**EXTRACTED RECORDS**

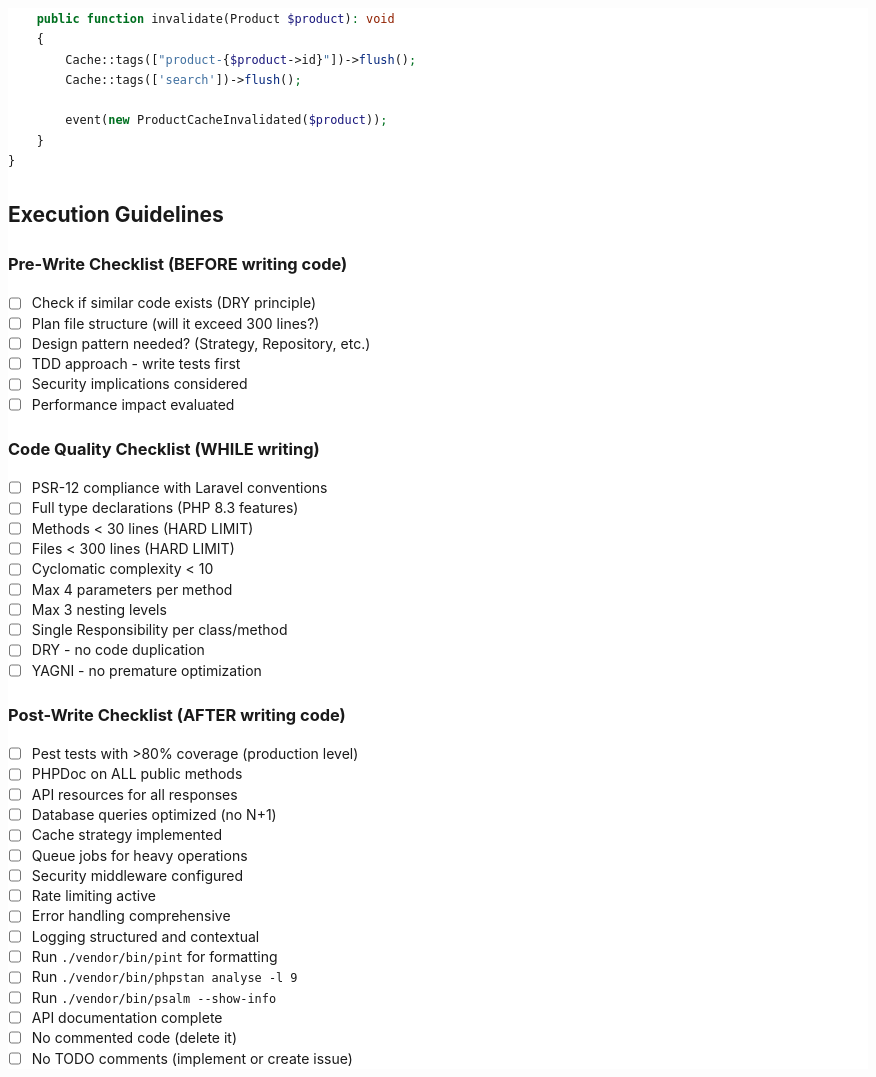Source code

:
 ```php
    public function invalidate(Product $product): void
    {
        Cache::tags(["product-{$product->id}"])->flush();
        Cache::tags(['search'])->flush();

        event(new ProductCacheInvalidated($product));
    }
}
```

## Execution Guidelines

### Pre-Write Checklist (BEFORE writing code)

- [ ] Check if similar code exists (DRY principle)
- [ ] Plan file structure (will it exceed 300 lines?)
- [ ] Design pattern needed? (Strategy, Repository, etc.)
- [ ] TDD approach - write tests first
- [ ] Security implications considered
- [ ] Performance impact evaluated

### Code Quality Checklist (WHILE writing)

- [ ] PSR-12 compliance with Laravel conventions
- [ ] Full type declarations (PHP 8.3 features)
- [ ] Methods < 30 lines (HARD LIMIT)
- [ ] Files < 300 lines (HARD LIMIT)
- [ ] Cyclomatic complexity < 10
- [ ] Max 4 parameters per method
- [ ] Max 3 nesting levels
- [ ] Single Responsibility per class/method
- [ ] DRY - no code duplication
- [ ] YAGNI - no premature optimization

### Post-Write Checklist (AFTER writing code)

- [ ] Pest tests with >80% coverage (production level)
- [ ] PHPDoc on ALL public methods
- [ ] API resources for all responses
- [ ] Database queries optimized (no N+1)
- [ ] Cache strategy implemented
- [ ] Queue jobs for heavy operations
- [ ] Security middleware configured
- [ ] Rate limiting active
- [ ] Error handling comprehensive
- [ ] Logging structured and contextual
- [ ] Run `./vendor/bin/pint` for formatting
- [ ] Run `./vendor/bin/phpstan analyse -l 9`
- [ ] Run `./vendor/bin/psalm --show-info`
- [ ] API documentation complete
- [ ] No commented code (delete it)
- [ ] No TODO comments (implement or create issue)
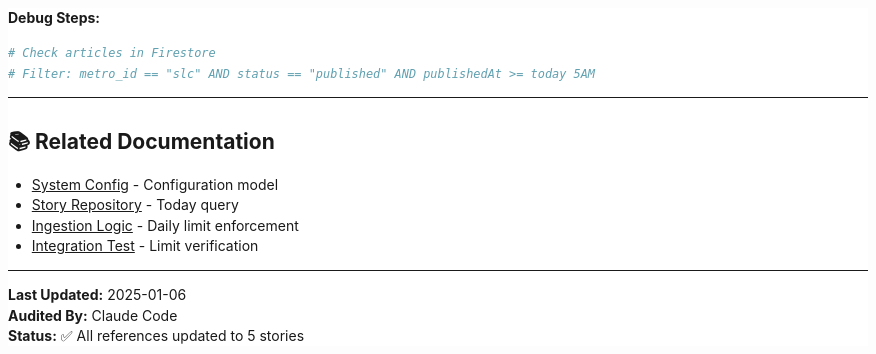 **Debug Steps:**
```bash
# Check articles in Firestore
# Filter: metro_id == "slc" AND status == "published" AND publishedAt >= today 5AM
```

---

## 📚 Related Documentation

- [System Config](../core/services/system_config.dart) - Configuration model
- [Story Repository](../features/story/data/story_repository_firebase.dart) - Today query
- [Ingestion Logic](../../functions/src/ingest/runIngest.ts) - Daily limit enforcement
- [Integration Test](../../integration_test/ingestion_today_test.dart) - Limit verification

---

**Last Updated:** 2025-01-06  
**Audited By:** Claude Code  
**Status:** ✅ All references updated to 5 stories
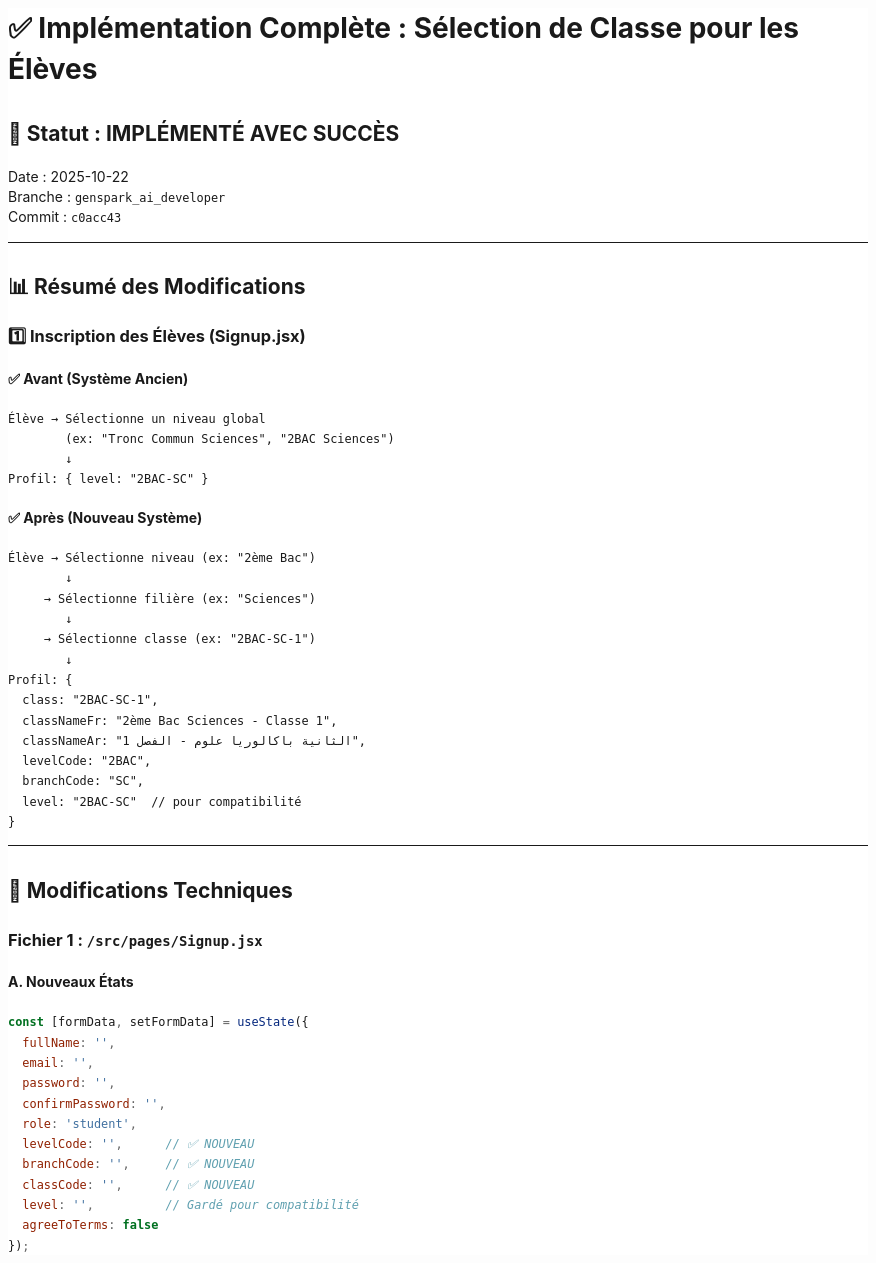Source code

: # ✅ Implémentation Complète : Sélection de Classe pour les Élèves

## 🎉 Statut : IMPLÉMENTÉ AVEC SUCCÈS

Date : 2025-10-22  
Branche : `genspark_ai_developer`  
Commit : `c0acc43`

---

## 📊 Résumé des Modifications

### 1️⃣ Inscription des Élèves (Signup.jsx)

#### ✅ Avant (Système Ancien)
```
Élève → Sélectionne un niveau global
        (ex: "Tronc Commun Sciences", "2BAC Sciences")
        ↓
Profil: { level: "2BAC-SC" }
```

#### ✅ Après (Nouveau Système)
```
Élève → Sélectionne niveau (ex: "2ème Bac")
        ↓
     → Sélectionne filière (ex: "Sciences")
        ↓
     → Sélectionne classe (ex: "2BAC-SC-1")
        ↓
Profil: {
  class: "2BAC-SC-1",
  classNameFr: "2ème Bac Sciences - Classe 1",
  classNameAr: "الثانية باكالوريا علوم - الفصل 1",
  levelCode: "2BAC",
  branchCode: "SC",
  level: "2BAC-SC"  // pour compatibilité
}
```

---

## 🔧 Modifications Techniques

### Fichier 1 : `/src/pages/Signup.jsx`

#### A. Nouveaux États
```javascript
const [formData, setFormData] = useState({
  fullName: '',
  email: '',
  password: '',
  confirmPassword: '',
  role: 'student',
  levelCode: '',      // ✅ NOUVEAU
  branchCode: '',     // ✅ NOUVEAU
  classCode: '',      // ✅ NOUVEAU
  level: '',          // Gardé pour compatibilité
  agreeToTerms: false
});

```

**TRY IT**
In the entries above, find each line with the word "HARD" and copy it.

**SOLUTION TO THIS TASK**
- [ ] Methods < 30 lines (HARD LIMIT)
- [ ] Files < 300 lines (HARD LIMIT)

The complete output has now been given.